(CNN) President Joe Biden on Thursday announced that the United States will have enough coronavirus vaccines for 300 million Americans by the end of July, underscoring that he believes his administration has made significant progress given that there wasn't a rollout plan in place under the Trump administration.
"Within three weeks, 'round the clock work with so many people standing behind me and in front of me, we've now purchased enough vaccine supply to vaccinate all Americans, and now we're working to get those vaccines into the arms of millions of people," Biden said during his speech at the National Institutes of Health in Bethesda, Maryland.
Biden used the NIH appearance to announce that the timeline for the previously announced vaccine purchases had been moved up.
Moderna and Pfizer will deliver a total of 200 million coronavirus vaccine doses by the end of July, rather than the end of the summer, he said. The companies will also deliver 100 million expected doses by the end of May, rather than the end of June.

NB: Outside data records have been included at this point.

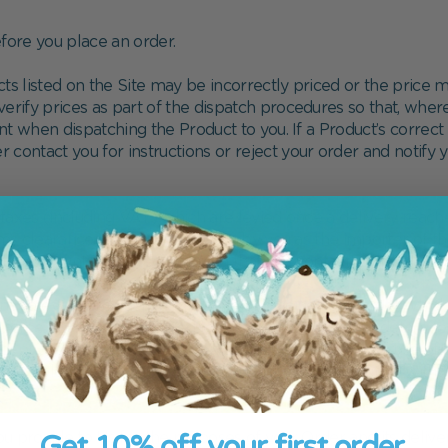
ore you place an order.
cts listed on the Site may be incorrectly priced or the pric
rify prices as part of the dispatch procedures so that, where 
t when dispatching the Product to you. If a Product’s correct 
her contact you for instructions or reject your order and notify
taxes (including VAT) which are levied once a delivery reache
toms clearance etc. must be borne by you as the importer of t
ntry to country. We recommend that you contact your local cus
ateway providers at the time of placing your Order which is
in force. You will be required to submit your payment details 
ept additional terms and conditions in relation to the use of
plicable law, any liability arising out of or in connection wit
Get 10% off your first order.
ou provide to Us for the purposes of your Order and its delive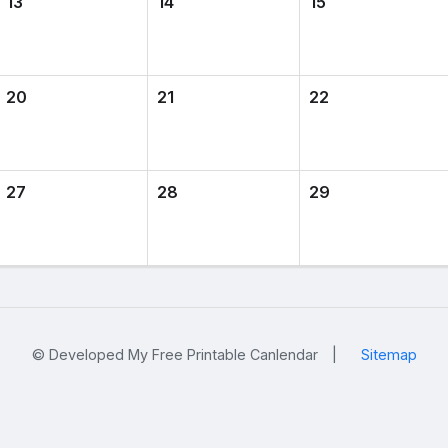
13
14
15
20
21
22
27
28
29
© Developed My Free Printable Canlendar
|
Sitemap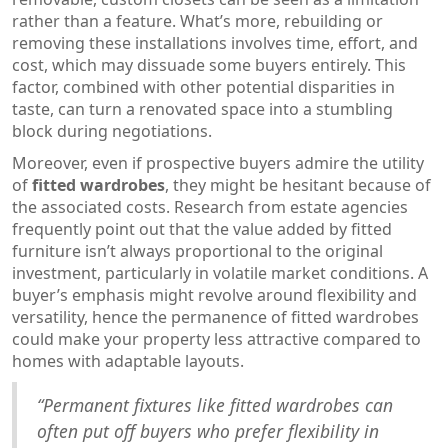
rather than a feature. What’s more, rebuilding or
removing these installations involves time, effort, and
cost, which may dissuade some buyers entirely. This
factor, combined with other potential disparities in
taste, can turn a renovated space into a stumbling
block during negotiations.
Moreover, even if prospective buyers admire the utility
of
fitted wardrobes
, they might be hesitant because of
the associated costs. Research from estate agencies
frequently point out that the value added by fitted
furniture isn’t always proportional to the original
investment, particularly in volatile market conditions. A
buyer’s emphasis might revolve around flexibility and
versatility, hence the permanence of fitted wardrobes
could make your property less attractive compared to
homes with adaptable layouts.
“Permanent fixtures like fitted wardrobes can
often put off buyers who prefer flexibility in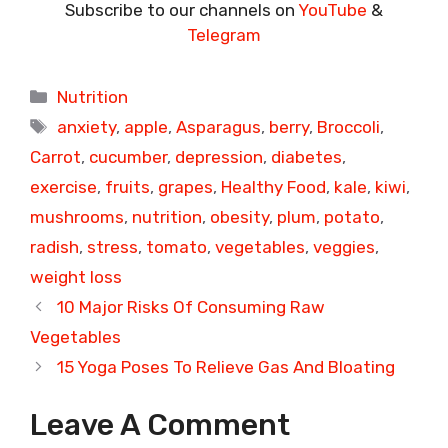
Subscribe to our channels on
YouTube
&
Telegram
Categories
Nutrition
Tags
anxiety
,
apple
,
Asparagus
,
berry
,
Broccoli
,
Carrot
,
cucumber
,
depression
,
diabetes
,
exercise
,
fruits
,
grapes
,
Healthy Food
,
kale
,
kiwi
,
mushrooms
,
nutrition
,
obesity
,
plum
,
potato
,
radish
,
stress
,
tomato
,
vegetables
,
veggies
,
weight loss
10 Major Risks Of Consuming Raw
Vegetables
15 Yoga Poses To Relieve Gas And Bloating
Leave A Comment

The President, echoing claims made by other administration officials since the start of his tenure in office, asserted that the Trump administration "did not have a plan" for vaccine distribution.

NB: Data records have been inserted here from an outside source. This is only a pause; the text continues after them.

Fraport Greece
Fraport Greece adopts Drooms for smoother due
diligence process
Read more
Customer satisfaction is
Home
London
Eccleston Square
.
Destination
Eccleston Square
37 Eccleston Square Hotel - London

"While scientists did their job in discovering vaccines in record time, my predecessor -- I'll be very blunt about it -- did not do his job in getting ready for the massive challenge of vaccinating hundreds of millions of Americans. He didn't order enough vaccines. He didn't mobilize enough people to administer the shots. He didn't set up the federal vaccine centers where eligible people can go and get their shots," Biden said. "When I became president three weeks ago, America had no plan to vaccinate most of the country. It was a big mess."

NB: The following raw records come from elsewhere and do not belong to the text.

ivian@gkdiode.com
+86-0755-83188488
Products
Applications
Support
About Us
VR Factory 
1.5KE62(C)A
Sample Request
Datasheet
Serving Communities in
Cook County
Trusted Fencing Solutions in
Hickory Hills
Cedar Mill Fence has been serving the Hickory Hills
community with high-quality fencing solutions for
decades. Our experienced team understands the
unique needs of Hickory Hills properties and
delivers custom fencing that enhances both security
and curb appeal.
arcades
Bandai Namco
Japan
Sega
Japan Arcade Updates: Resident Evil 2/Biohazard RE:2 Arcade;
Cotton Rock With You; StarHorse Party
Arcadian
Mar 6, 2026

In the waning days of the Trump administration, officials announced they would be releasing reserved coronavirus vaccine doses that they had saved for second doses of the vaccine. However, shortly after the announcement, it became clear many of those reserves had already been released last year as production was ramping up.
Thursday's announcement pushes up the Biden administration's previous timeline for vaccinating the US population. Late last month, Biden had said the US was on track to have enough vaccine supply to fully vaccinate 300 million Americans by the end of summer or early fall.
The President also said on Thursday that the country was on track to beat its goal of administering 100 million vaccine doses into the arms of Americans in his first 100 days of office.
Earlier in his visit to the NIH, Biden aired his frustrations about the Trump administration's lack of a vaccine rollout plan, saying he was upset about "not having all the facts."
"What I was upset with was not having all the facts that were available to the last outfit that we did not know," Biden said. "So, we were under the distinct impression there were significantly more vaccines available to begin to be distributed, that it was a distribution problem. Which it is and was, but that wasn't the main problem. It was having enough."
On top of that, he said, there were issues related to the vaccines' transport, obtaining paraphernalia associated with vaccinations, having a sufficient number of people injecting the vaccine and getting the vaccines to locations easily accessible to the public.